Despite retiring from the sport after the 2015 Great Manchester Run, the competitive streak that saw him dish heartache to the best Kenya and the world had to offer in his heyday was still evident.

“We don’t have such awards in Ethiopia but we have the biggest road race in Africa, the Great Ethiopia Run.

“When I go back home, we shall see whether we can do our own ceremony,” Haile said gazing at Tergat who nodded with approval.

“I’m very surprised that these awards are so big.
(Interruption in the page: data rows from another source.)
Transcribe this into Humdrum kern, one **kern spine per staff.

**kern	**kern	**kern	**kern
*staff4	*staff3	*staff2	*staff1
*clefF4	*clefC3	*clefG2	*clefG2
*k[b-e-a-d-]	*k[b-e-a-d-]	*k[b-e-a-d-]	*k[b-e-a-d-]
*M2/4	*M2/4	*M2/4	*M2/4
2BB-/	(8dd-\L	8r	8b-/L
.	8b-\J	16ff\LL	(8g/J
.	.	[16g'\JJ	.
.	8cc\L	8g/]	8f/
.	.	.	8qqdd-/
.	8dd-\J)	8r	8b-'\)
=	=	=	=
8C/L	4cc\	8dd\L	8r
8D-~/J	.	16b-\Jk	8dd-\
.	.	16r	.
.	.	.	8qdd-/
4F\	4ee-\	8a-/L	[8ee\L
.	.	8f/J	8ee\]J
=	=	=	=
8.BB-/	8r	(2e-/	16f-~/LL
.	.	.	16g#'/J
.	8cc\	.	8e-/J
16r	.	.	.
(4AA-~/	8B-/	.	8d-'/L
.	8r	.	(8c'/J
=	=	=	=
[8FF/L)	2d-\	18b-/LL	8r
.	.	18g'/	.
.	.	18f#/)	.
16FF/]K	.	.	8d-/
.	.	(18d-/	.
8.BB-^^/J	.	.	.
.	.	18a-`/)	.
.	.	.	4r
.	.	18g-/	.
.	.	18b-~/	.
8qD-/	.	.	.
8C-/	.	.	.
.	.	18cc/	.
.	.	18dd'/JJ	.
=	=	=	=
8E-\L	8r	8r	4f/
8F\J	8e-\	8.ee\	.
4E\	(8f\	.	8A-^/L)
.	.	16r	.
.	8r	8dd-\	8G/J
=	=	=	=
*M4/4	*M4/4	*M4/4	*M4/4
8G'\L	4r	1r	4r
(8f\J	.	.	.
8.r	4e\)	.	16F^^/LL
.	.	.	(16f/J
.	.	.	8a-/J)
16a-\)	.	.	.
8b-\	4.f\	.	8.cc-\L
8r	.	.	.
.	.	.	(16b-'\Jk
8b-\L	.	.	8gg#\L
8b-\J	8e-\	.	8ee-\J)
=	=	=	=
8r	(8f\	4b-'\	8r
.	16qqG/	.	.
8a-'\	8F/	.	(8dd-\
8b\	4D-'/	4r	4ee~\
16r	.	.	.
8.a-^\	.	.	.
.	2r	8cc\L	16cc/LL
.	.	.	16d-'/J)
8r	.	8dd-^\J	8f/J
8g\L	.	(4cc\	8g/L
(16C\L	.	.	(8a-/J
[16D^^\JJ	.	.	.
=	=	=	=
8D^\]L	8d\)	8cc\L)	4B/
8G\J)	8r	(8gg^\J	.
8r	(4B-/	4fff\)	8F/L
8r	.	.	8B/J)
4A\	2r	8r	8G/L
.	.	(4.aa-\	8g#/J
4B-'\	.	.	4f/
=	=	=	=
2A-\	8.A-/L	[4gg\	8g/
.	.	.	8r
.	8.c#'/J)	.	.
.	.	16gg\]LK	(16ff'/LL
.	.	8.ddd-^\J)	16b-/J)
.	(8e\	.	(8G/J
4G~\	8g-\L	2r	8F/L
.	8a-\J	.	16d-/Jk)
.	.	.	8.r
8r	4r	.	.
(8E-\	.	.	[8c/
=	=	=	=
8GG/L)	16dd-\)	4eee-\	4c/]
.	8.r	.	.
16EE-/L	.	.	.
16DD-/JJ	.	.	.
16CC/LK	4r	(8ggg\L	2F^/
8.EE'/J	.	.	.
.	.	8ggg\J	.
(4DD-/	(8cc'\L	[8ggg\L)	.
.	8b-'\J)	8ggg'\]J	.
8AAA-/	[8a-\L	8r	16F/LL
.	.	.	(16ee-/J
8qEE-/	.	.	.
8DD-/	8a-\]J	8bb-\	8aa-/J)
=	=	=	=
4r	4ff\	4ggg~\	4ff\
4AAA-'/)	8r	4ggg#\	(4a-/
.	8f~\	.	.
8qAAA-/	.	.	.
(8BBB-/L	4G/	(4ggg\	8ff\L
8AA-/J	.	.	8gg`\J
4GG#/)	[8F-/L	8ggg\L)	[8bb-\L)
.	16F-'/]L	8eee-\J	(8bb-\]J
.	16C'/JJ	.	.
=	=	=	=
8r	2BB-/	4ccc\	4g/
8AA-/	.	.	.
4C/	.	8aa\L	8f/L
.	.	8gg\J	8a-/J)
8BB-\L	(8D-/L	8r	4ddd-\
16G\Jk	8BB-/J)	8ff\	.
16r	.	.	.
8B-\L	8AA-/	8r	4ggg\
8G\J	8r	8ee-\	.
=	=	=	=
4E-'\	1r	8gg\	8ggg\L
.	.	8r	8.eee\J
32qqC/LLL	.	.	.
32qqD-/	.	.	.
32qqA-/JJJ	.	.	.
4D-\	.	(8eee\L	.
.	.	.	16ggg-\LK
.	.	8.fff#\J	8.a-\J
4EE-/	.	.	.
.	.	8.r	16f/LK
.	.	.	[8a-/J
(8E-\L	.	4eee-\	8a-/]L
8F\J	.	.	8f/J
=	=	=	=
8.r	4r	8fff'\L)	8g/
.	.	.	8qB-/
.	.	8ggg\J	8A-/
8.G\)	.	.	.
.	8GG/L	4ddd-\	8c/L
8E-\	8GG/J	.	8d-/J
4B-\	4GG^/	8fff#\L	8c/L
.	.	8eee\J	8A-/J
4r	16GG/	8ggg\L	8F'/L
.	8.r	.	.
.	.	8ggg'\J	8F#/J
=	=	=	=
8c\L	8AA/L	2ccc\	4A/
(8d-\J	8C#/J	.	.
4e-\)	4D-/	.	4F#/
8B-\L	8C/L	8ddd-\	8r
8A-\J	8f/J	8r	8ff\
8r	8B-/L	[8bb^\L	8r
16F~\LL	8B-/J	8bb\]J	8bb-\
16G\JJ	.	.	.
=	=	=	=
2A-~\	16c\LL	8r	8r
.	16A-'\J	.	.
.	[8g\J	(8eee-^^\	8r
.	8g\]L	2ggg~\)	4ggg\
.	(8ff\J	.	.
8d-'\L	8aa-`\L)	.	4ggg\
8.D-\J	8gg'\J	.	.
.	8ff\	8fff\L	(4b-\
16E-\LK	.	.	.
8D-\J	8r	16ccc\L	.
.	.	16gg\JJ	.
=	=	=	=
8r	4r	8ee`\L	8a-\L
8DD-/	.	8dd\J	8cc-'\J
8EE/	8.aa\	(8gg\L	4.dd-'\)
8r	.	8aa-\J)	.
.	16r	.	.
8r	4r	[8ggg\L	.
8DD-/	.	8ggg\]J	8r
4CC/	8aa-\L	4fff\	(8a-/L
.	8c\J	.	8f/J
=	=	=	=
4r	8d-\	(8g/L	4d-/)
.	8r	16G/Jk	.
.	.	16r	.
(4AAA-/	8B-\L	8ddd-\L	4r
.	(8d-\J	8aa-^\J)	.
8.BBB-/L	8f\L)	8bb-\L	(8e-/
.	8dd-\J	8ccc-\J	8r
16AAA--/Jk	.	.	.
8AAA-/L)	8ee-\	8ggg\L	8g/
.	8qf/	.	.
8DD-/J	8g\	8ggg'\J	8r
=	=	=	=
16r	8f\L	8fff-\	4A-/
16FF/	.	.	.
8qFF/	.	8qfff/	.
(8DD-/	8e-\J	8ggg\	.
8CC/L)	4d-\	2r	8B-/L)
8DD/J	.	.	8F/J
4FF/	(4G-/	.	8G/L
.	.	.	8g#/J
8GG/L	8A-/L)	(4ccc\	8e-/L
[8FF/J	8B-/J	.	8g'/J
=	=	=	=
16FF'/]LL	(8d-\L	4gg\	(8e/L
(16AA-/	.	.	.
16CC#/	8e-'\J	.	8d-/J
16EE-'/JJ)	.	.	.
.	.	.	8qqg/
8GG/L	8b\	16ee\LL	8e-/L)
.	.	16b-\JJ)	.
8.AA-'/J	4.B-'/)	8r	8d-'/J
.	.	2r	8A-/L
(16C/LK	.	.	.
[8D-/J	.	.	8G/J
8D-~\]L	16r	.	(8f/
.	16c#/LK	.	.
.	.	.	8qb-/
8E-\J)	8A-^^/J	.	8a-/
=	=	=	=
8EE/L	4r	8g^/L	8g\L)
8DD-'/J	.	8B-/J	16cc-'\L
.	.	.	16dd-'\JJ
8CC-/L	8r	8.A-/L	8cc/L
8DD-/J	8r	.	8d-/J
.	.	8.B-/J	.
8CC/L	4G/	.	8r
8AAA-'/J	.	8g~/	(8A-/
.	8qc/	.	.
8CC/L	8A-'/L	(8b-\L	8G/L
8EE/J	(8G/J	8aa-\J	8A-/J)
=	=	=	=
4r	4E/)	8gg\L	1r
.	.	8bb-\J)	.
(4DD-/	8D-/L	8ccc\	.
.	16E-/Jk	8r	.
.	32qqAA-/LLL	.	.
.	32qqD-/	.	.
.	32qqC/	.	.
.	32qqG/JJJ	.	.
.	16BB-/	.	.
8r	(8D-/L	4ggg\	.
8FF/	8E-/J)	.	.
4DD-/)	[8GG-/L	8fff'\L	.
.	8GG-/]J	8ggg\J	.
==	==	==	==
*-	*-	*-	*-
It means a lot for Africa and the whole world and we have all sports represented here, not only athletics.”

Tergat, who won silver when Haile took the gold at Atlanta 1996 and Sydney 2000 Olympics Games, runs the annual Baringo Half Marathon.

However, it pales in comparison to the Great Ethiopian Run that last year featured 37,000 participants, 500 elite runners and several hundred fun athletes.

 Haile, who remains devoted to running daily despite his heavy schedule as EAF leader, businessman and ambassador, told his Kenyan rivals he was not done with them yet.

“I miss competing with you guys but don’t worry, I’m preparing someone to come and compete with you. I’m a founder of the biggest race in Africa and from there; I know the next one will come.

“Kenya and Ethiopia need to work together to shape the sport in Africa,” he added.

“The only difference between being president and an athlete is one was competing and the other is watching,” Haile said. 

“I won some races, others I lost but it was giving the best that mattered,” he added.

Then the gloves came off as he turned on a subject that has cast aspersions on the established tradition of distance running excellence by Kenyan and Ethiopian athletes— the doping scourge.

To the former world marathon record holder, the catalyst to the escalating problem that has led the World Anti-Doping Agency to place both countries on its watch-list is simple.

“Let us win this fight because somebody from outside is destroying our sports. Those people come here and do these things,” Haile remarked, blaming foreigners who have infiltrated the sport for quick gain.

“It should not be Kenya and Ethiopia doing it since we would be the biggest losers.

“There is no Ethiopia without Kenya and no Kenya without Ethiopia,” he remarked.

“Athletes should race wisely since the results will be for all Kenyans who sweat with Kenya,” the man simply known as ‘The Emperor’ in athletics noted in calling for a clean sport.

Earlier, Tergat had alluded to the subject telling the sporting glitterati of how they would get  seven bells out of each other without using proscribed substances to gain an edge.

“I remember those days when we used to compete. That time when sport was sport with everything being fair and square,” Tergat told.

Haile then took on to the disturbing trend that has seen Kenyan and Ethiopian athletes turn to road running at an early age.

“Running a marathon at 20, I know very well about sport and it will not work, I’m very concerned about this and it should stop,” he said.

Haile, dapper in a blue suit, white shirt and red tie, retreated to his seat with a standing ovation ringing in his ears. 

David Rudisha, the two-time Olympics champion and world 800m record holder was one of those who engaged Haile in an engrossing conversation as guests mingled following the awards.

‘King David’ is among those being fronted to run Athletics Kenya after he hangs his spikes and there was no doubt he must have sought counsel from the diminutive Emperor.